**SUPPLIED MATERIAL**:
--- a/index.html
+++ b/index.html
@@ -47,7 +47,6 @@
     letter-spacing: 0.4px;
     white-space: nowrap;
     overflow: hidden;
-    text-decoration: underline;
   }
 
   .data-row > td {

**PROBLEM TO SOLVE**: The reply must contain each line of the material, reproduced faithfully.

**COMPLETED EXERCISE**:
--- a/index.html
+++ b/index.html
@@ -47,7 +47,6 @@
     letter-spacing: 0.4px;
     white-space: nowrap;
     overflow: hidden;
-    text-decoration: underline;
   }
 
   .data-row > td {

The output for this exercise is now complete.